Concludiamo la carrellata con la questione relativa all’utilizzo commerciale del software open source. Nonostante quello che si possa pensare leggendo fin qui, tutte le licenze discusse contemplano la possibilità di vendere i prodotti derivati da software con licenze open source. Restano però le limitazioni descritte: se io produco un software usando un “pezzo” rilasciato con la GPL, dovrò a mia volta usare la stessa licenza. Chi compra il software avrà quindi a disposizione il codice sorgente e potrà fare di questo ciò che la licenza gli garantisce (tra cui, appunto, modificarlo e venderlo).

È possibile dunque fare soldi con il software open source?

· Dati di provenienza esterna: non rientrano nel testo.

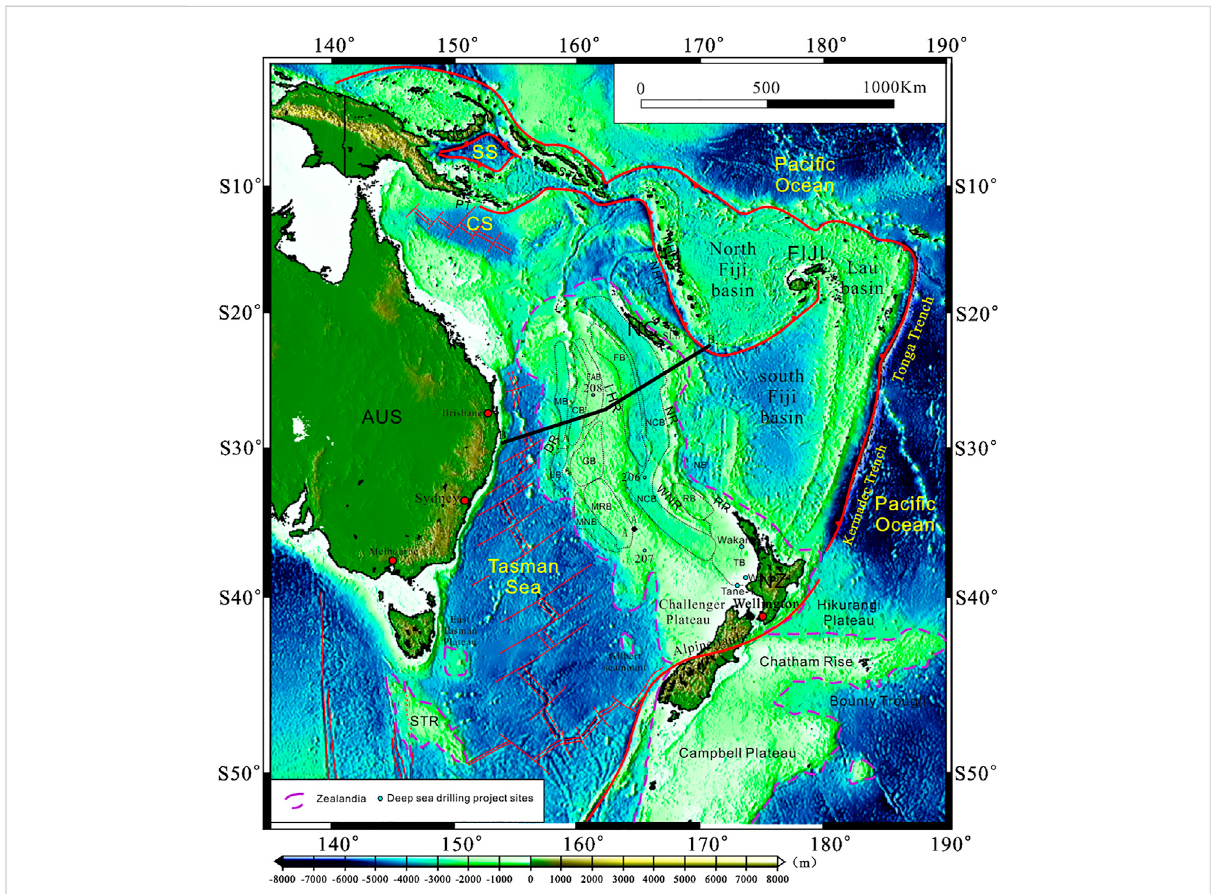
FIGURE 1 Tectonic location and division of tectonic units of the continent of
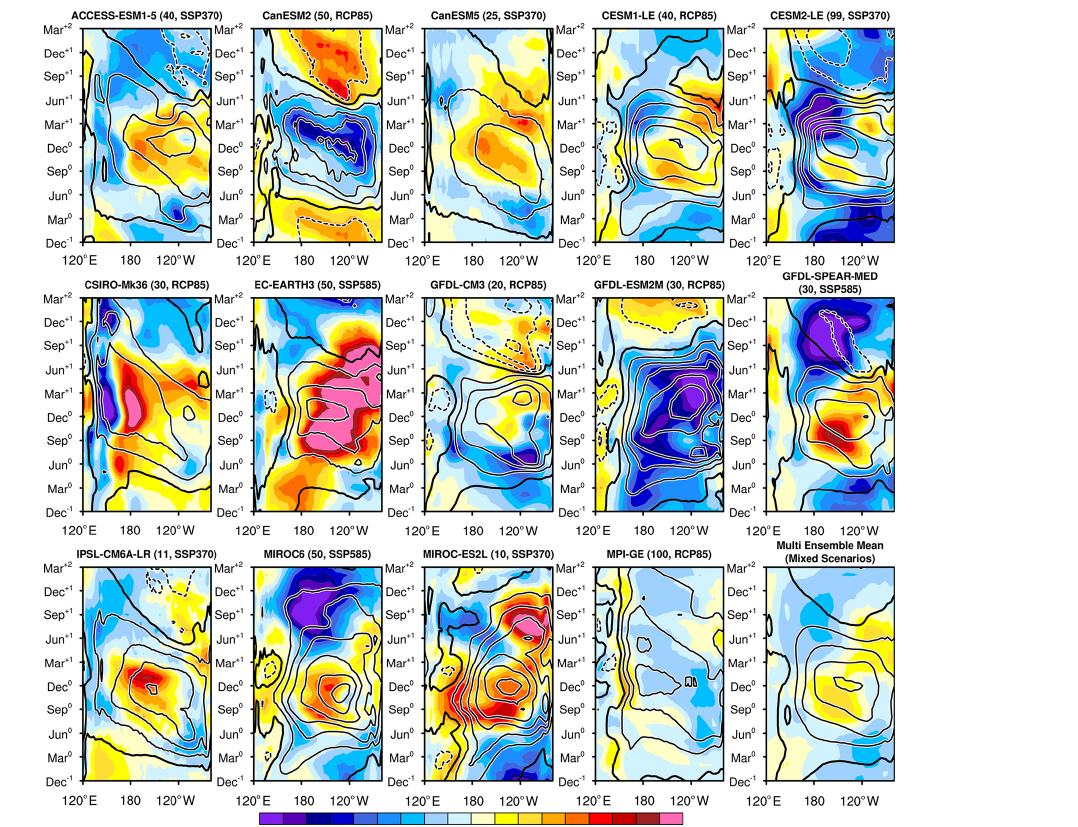
Figure 3. Longitude–time sections of the difference of equatorial Pacific (5 ◦ S–5 ◦ N) SST anomalies ( ◦ C; shading) composited for El Niño events during 2070–2099 compared to 1951–1980 in 14 SMILEs and the multi-ensemble mean. The SST anomalies for El Niño events during 1951–1980 are overlaid ( ◦ C; contours at intervals of 0.4 ◦ C; zero contours thickened and negative contours dashed). El Niño events are defined when the Niño3.4 index exceeds 0.75 standard deviations in Dec 0 but not in Dec − 1 . Monthly SST anomalies are calculated by removing the ensemble mean from individual ensemble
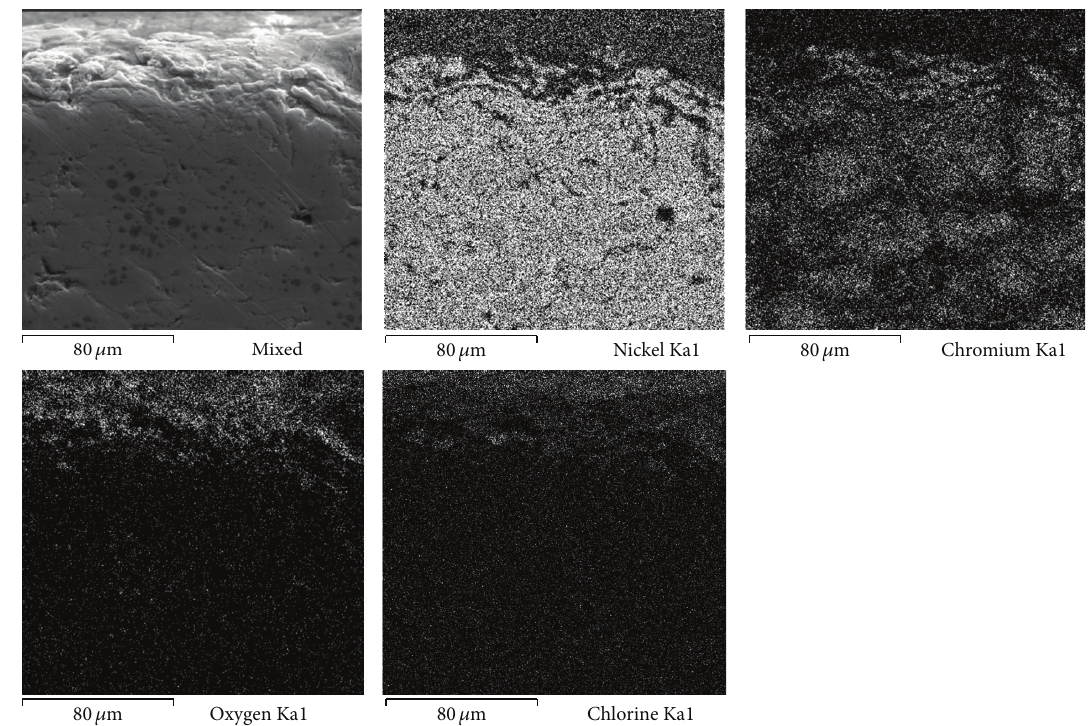
Figure 12: Cross-sectional aspect of the Ni20Cr as-grinded coating and elements distribution after corrosion test at 450 ∘ C.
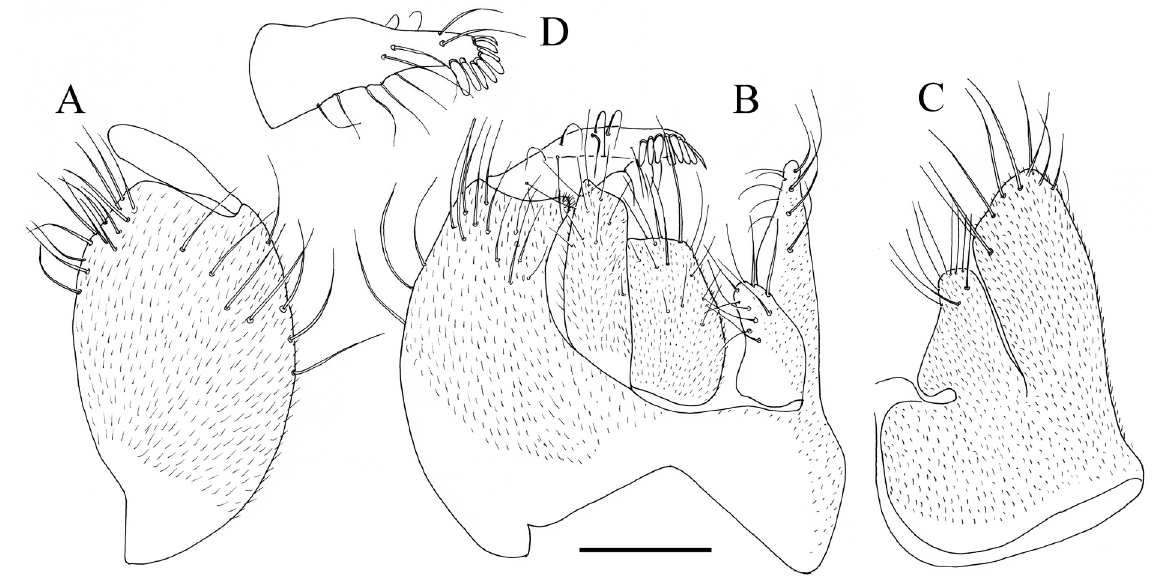
Fig. 12. Terminalia of Tachydromia pieltaini (Gil Collado, 1936) from Spain, Asturias, Covadonga (RBINS). A . Right surstylus and right epandrial lamella. B . Epandrium with cerci. C . Left epandrial lamella and left surstylus. D . Right surstylus. Scale bar: 0.1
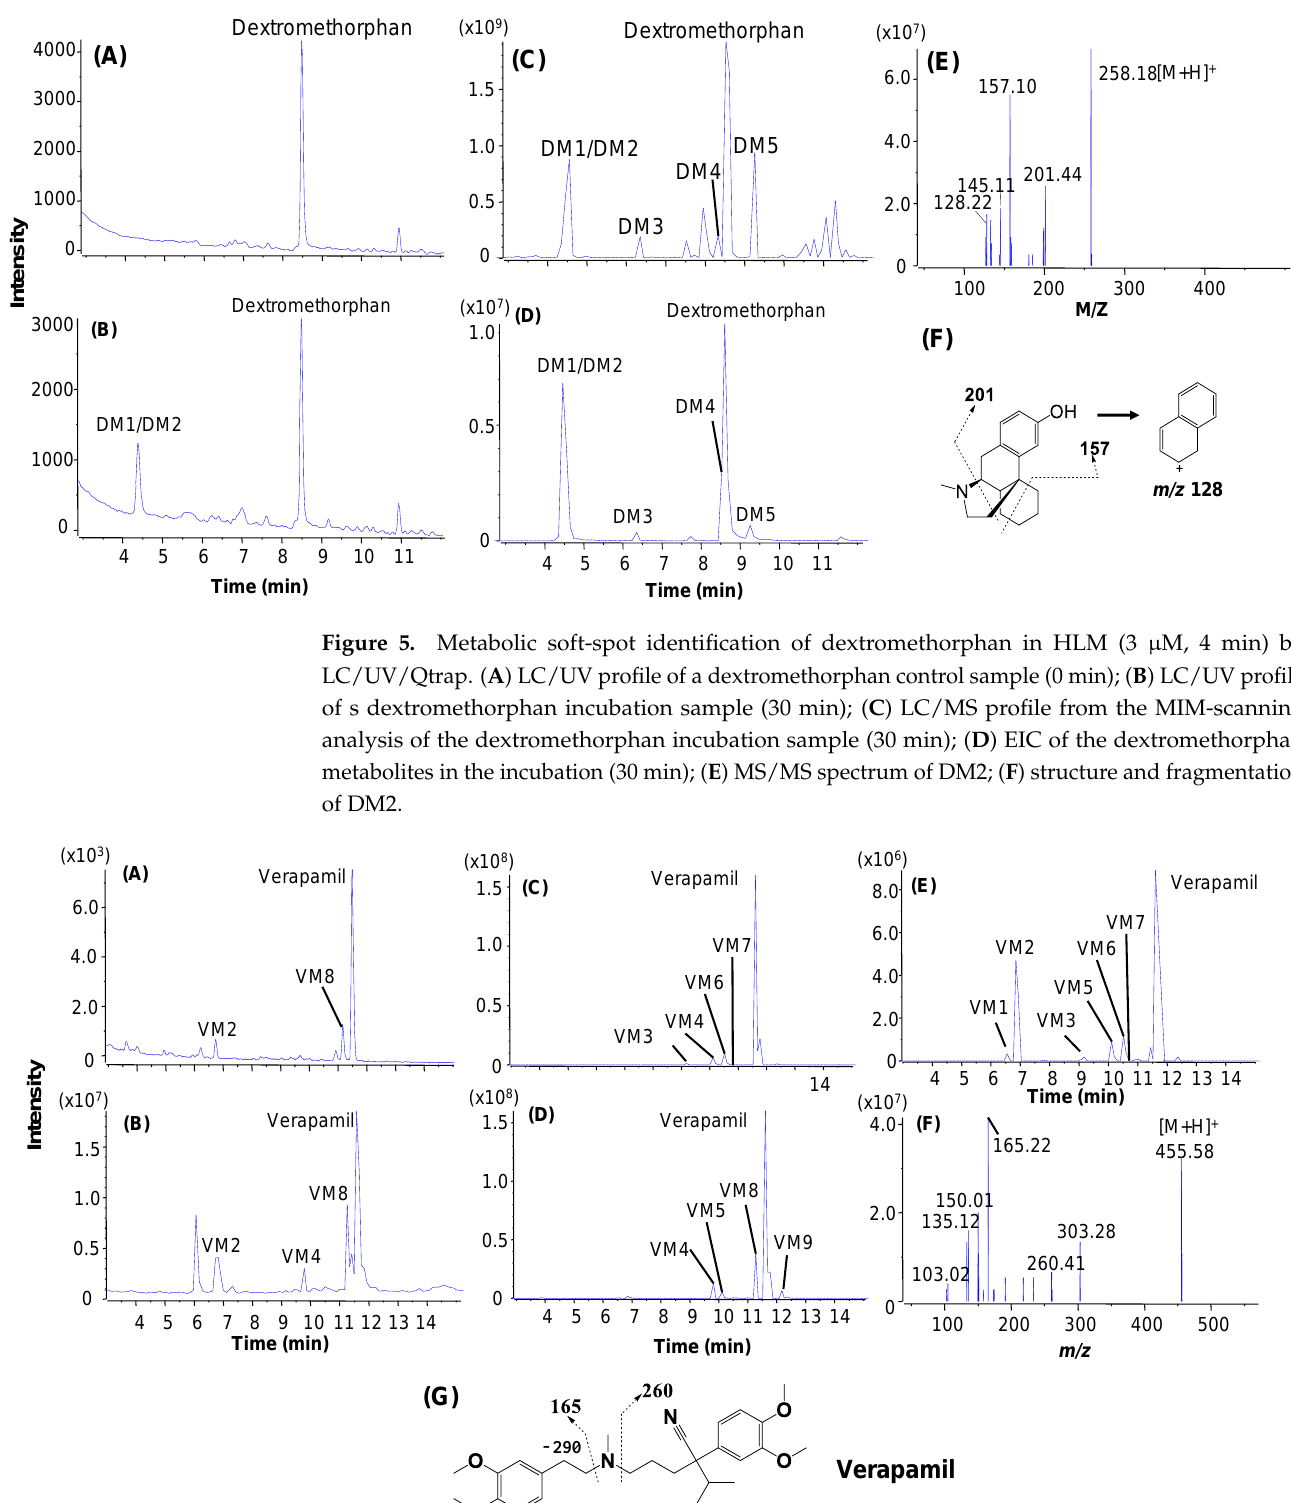
Figure 7. Metabolic soft-spot identification of midazolam in HLM (3 µM, 2 min) and amodiaquine (3 µM, 1 min) by LC/UV/Qtrap. ( A ) LC/UV profile of the midazolam incubation sample; ( B ) LC/MS profile of the MIM scanning of the midazolam incubation sample; ( C ) LC/UV profile of the amodi- aquine incubation sample; ( D ) LC/MS profile of MIM scanning of the amodiaquine incubation sam- ple; ( E ) MS2 spectrum of the major metabolite of midazolam (MM2); ( F ) MS2 spectrum of the major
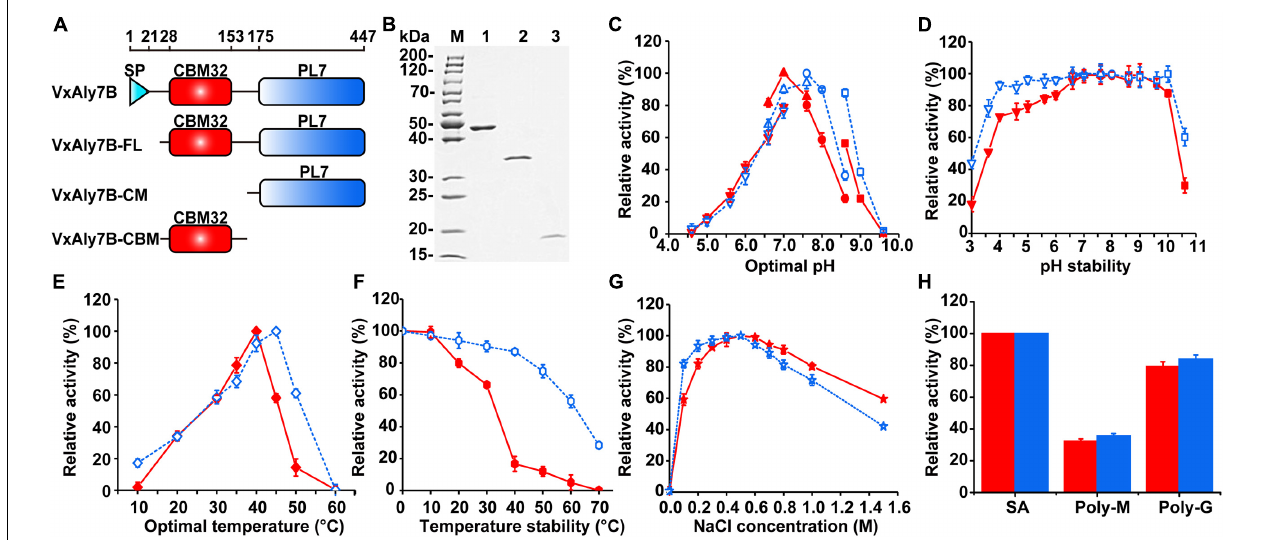
FIGURE 2 | Purification and enzymatic characteristics of recombinant VxAly7B and its truncated mutants. (A) Domain structure of full long VxAly7B and its two truncated mutants. (B) Purified recombinant VxAly7B-FL, VxAly7B-CM, and VxAly7B-CBM were resolved by SDS-PAGE. Lane M, molecular weight markers; Lane 1, purified recombinant VxAly7B-FL; Lane 2, recombinant VxAly7B-CM; Lane 3, recombinant VxAly7B-CBM. (C) Optimum pH for recombinant VxAly7B-FL and VxAly7B-CM were determined by measuring the activity at 40 or 45 ◦ C in 50 mM Na 2 HPO 4 -citric acid buffer (pH 4.6–7.0, inverted triangles), 50 mM Na 2 HPO 4 -NaH 2 PO 4 buffer (pH 6.6–7.6, regular triangles), 50 mM Tris-HCl buffer (pH 7.6–8.6, circles) and 50 mM Gly-NaOH buffer (pH 8.6–9.6, squares). The red line represented the recombinant VxAly7B-FL, and the blue line represented the recombinant VxAly7B-CM. (D) To determine pH stability, the residual activity of recombinant VxAly7B-FL and VxAly7B-CM were measured at 40 or 45 ◦ C in 20 mM Na 2 HPO 4 -NaH 2 PO 4 buffer (pH 7.0) and Tris-HCl buffer (pH 7.6) after incubation in 50 mM Na 2 HPO 4 -citric acid buffer (pH 3.0–7.0, inverted triangles), 50 mM Na 2 HPO 4 -NaH 2 PO 4 buffer (pH 6.6–7.3, regular triangles), 50 mM Tris-HCl buffer (pH 7.6–8.6, circles) and 50 mM Gly-NaOH buffer (pH 8.6–10.6, squares) at 4 ◦ C for 12 h, respectively. (E) Optimal temperature for recombinant VxAly7B-FL and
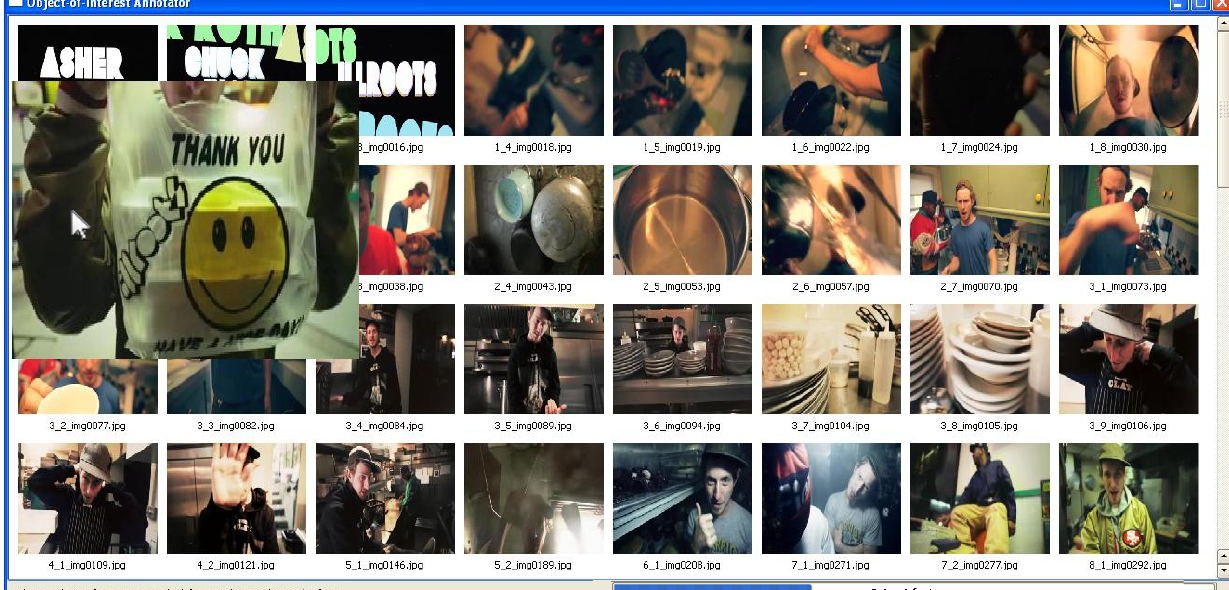
Figure 9. Object-of-interest selection in the annotation prototype (under the mouse cursor).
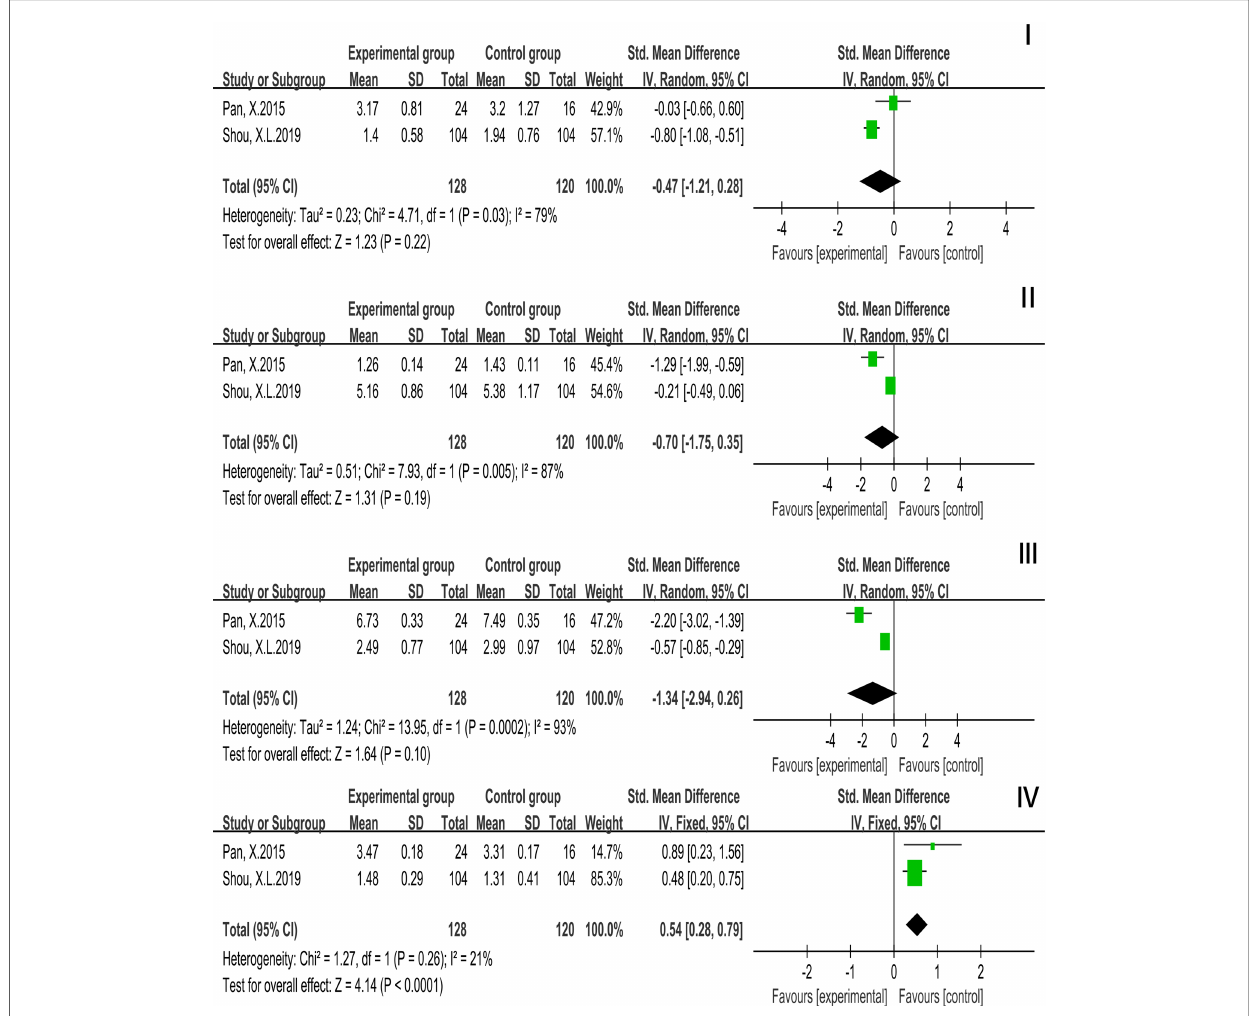
FIGURE 6 Forest plot of meta-analysis on the effect of Tai Chi exercise cycle on blood lipid related indexes (cycle <12 weeks). I, Total Cholesterol (TC); II, Triglyceride (TG); III, Low Density Lipoprotein (LDL-C); IV, High Density Lipoprotein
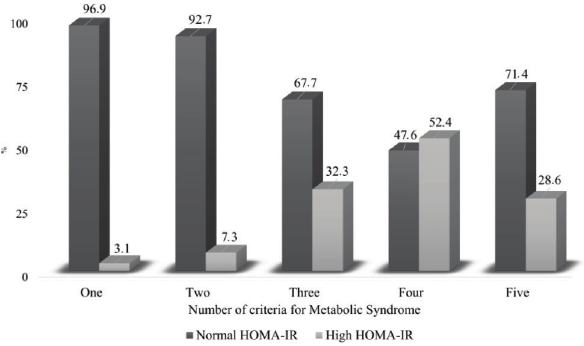
Figure 1 - The presence of IR (HOMA-IR) according to the number of components of metabolic syndrome present in bank employ- ees,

Certo che sì, in almeno due modi.

Il primo consiste nel fornire valore aggiunto e personalizzazioni di un certo software. Se da una parte è vero che i programmi open source possono essere usati e modificati da chiunque, è anche vero che bisogna saper intervenire sul codice. Chi meglio di chi l’ha ideato e scritto per primo è adatto per questo lavoro?

Il secondo modo è rilasciare il software con doppia licenza: se lo vuoi gratis, allora puoi prenderlo così com’è con la licenza virale; se invece sei disposto a pagarlo, ti vendiamo lo stesso codice con una licenza diversa, proprietaria, attraverso la quale la proprietà intellettuale del prodotto derivato non deve sottostare alla viralità della licenza e quindi l’acquirente può fare quello che desidera (ovviamente in base alla nuova licenza, che potrebbe anche dipendere caso per caso). La doppia licenza è una pratica che ha più applicazione nel caso di licenze virali, visto che raramente un’azienda avrà interesse a sborsare quattrini solamente per non dover dichiarare di aver usato un certo software (l’attribuzione, appunto, di cui abbiamo parlato all’inizio dell’articolo).

Andando oltre: può un prodotto derivato da un software GPL (e quindi rilasciato con la stessa licenza per via della viralità) avere anche una doppia licenza? La risposta in questo caso è: dipende. Se tutti i prodotti GPL da cui deriva offrono la possibilità della doppia licenza e l’acquirente ha comprato quella commerciale, allora anche lo sviluppatore del prodotto derivato può applicare la doppia licenza, e quindi venderlo libero dalla viralità della GPL. Appartiene a questa casistica la situazione di Tint, un prodotto derivato da Stanford CoreNLP: poiché CoreNLP prevede una licenza commerciale, anche noi possiamo vendere Tint senza la viralità della licenza GPL, a patto che l’acquirente ne possegga una di CoreNLP.

Il mondo delle licenze open source è un dedalo nel quale è difficile districarsi se non si hanno competenze in materia, e talvolta gli sviluppatori stessi, che poi quel codice dovranno scriverlo, hanno molti dubbi a riguardo. In questa descrizione ho voluto dare solamente una panoramica a volo d’uccello su questo universo esteso, omettendo molti altri dettagli che possono essere approfonditi leggendo i documenti originali (linkati nell’articolo).

Ringrazio Chris Tagge dell’Università di Stanford, che ci ha permesso di chiarire alcuni punti relativi alla doppia licenza.